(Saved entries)

.....

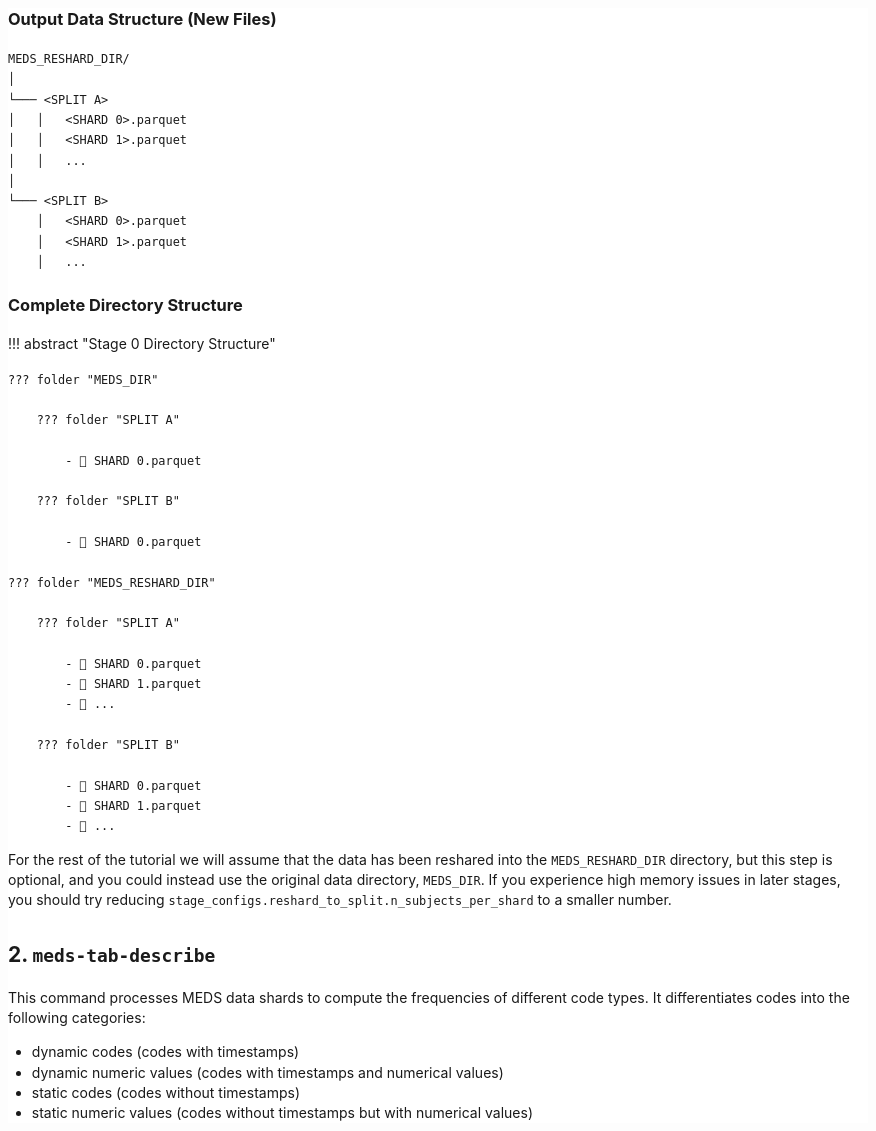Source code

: ### Output Data Structure (New Files)

```text
MEDS_RESHARD_DIR/
│
└─── <SPLIT A>
│   │   <SHARD 0>.parquet
│   │   <SHARD 1>.parquet
│   │   ...
│
└─── <SPLIT B>
    │   <SHARD 0>.parquet
    │   <SHARD 1>.parquet
    │   ...
```

### Complete Directory Structure

!!! abstract "Stage 0 Directory Structure"

    ??? folder "MEDS_DIR"

        ??? folder "SPLIT A"

            - 📄 SHARD 0.parquet

        ??? folder "SPLIT B"

            - 📄 SHARD 0.parquet

    ??? folder "MEDS_RESHARD_DIR"

        ??? folder "SPLIT A"

            - 📄 SHARD 0.parquet
            - 📄 SHARD 1.parquet
            - 📄 ...

        ??? folder "SPLIT B"

            - 📄 SHARD 0.parquet
            - 📄 SHARD 1.parquet
            - 📄 ...

For the rest of the tutorial we will assume that the data has been reshared into the `MEDS_RESHARD_DIR` directory, but this step is optional, and you could instead use the original data directory, `MEDS_DIR`. If you experience high memory issues in later stages, you should try reducing `stage_configs.reshard_to_split.n_subjects_per_shard` to a smaller number.

## 2. **`meds-tab-describe`**

This command processes MEDS data shards to compute the frequencies of different code types. It differentiates codes into the following categories:

- dynamic codes (codes with timestamps)
- dynamic numeric values (codes with timestamps and numerical values)
- static codes (codes without timestamps)
- static numeric values (codes without timestamps but with numerical values)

.....

#### [What to do]
Return the records word for word, leaving every picture out of the copy.

#### [Answer]
Source code

: ### Output Data Structure (New Files)

```text
MEDS_RESHARD_DIR/
│
└─── <SPLIT A>
│   │   <SHARD 0>.parquet
│   │   <SHARD 1>.parquet
│   │   ...
│
└─── <SPLIT B>
    │   <SHARD 0>.parquet
    │   <SHARD 1>.parquet
    │   ...
```

### Complete Directory Structure

!!! abstract "Stage 0 Directory Structure"

    ??? folder "MEDS_DIR"

        ??? folder "SPLIT A"

            - 📄 SHARD 0.parquet

        ??? folder "SPLIT B"

            - 📄 SHARD 0.parquet

    ??? folder "MEDS_RESHARD_DIR"

        ??? folder "SPLIT A"

            - 📄 SHARD 0.parquet
            - 📄 SHARD 1.parquet
            - 📄 ...

        ??? folder "SPLIT B"

            - 📄 SHARD 0.parquet
            - 📄 SHARD 1.parquet
            - 📄 ...

For the rest of the tutorial we will assume that the data has been reshared into the `MEDS_RESHARD_DIR` directory, but this step is optional, and you could instead use the original data directory, `MEDS_DIR`. If you experience high memory issues in later stages, you should try reducing `stage_configs.reshard_to_split.n_subjects_per_shard` to a smaller number.

## 2. **`meds-tab-describe`**

This command processes MEDS data shards to compute the frequencies of different code types. It differentiates codes into the following categories:

- dynamic codes (codes with timestamps)
- dynamic numeric values (codes with timestamps and numerical values)
- static codes (codes without timestamps)
- static numeric values (codes without timestamps but with numerical values)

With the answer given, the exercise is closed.